DATA:
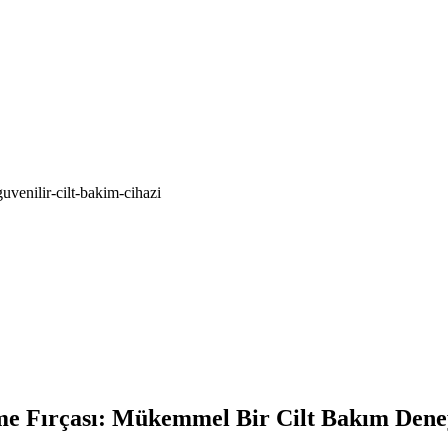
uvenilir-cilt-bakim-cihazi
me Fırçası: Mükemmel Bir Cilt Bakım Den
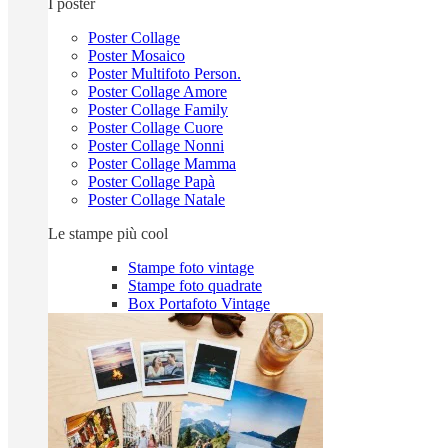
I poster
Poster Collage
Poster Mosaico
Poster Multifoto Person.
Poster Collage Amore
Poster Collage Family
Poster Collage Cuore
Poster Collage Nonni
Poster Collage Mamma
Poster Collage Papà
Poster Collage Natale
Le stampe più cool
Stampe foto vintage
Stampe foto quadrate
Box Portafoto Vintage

YOUR OBJECTIVE:
Pictures are to be left out; the records above must be repeated word for word.

EXERCISE OUTPUT:
uvenilir-cilt-bakim-cihazi
me Fırçası: Mükemmel Bir Cilt Bakım Den
I poster
Poster Collage
Poster Mosaico
Poster Multifoto Person.
Poster Collage Amore
Poster Collage Family
Poster Collage Cuore
Poster Collage Nonni
Poster Collage Mamma
Poster Collage Papà
Poster Collage Natale
Le stampe più cool
Stampe foto vintage
Stampe foto quadrate
Box Portafoto Vintage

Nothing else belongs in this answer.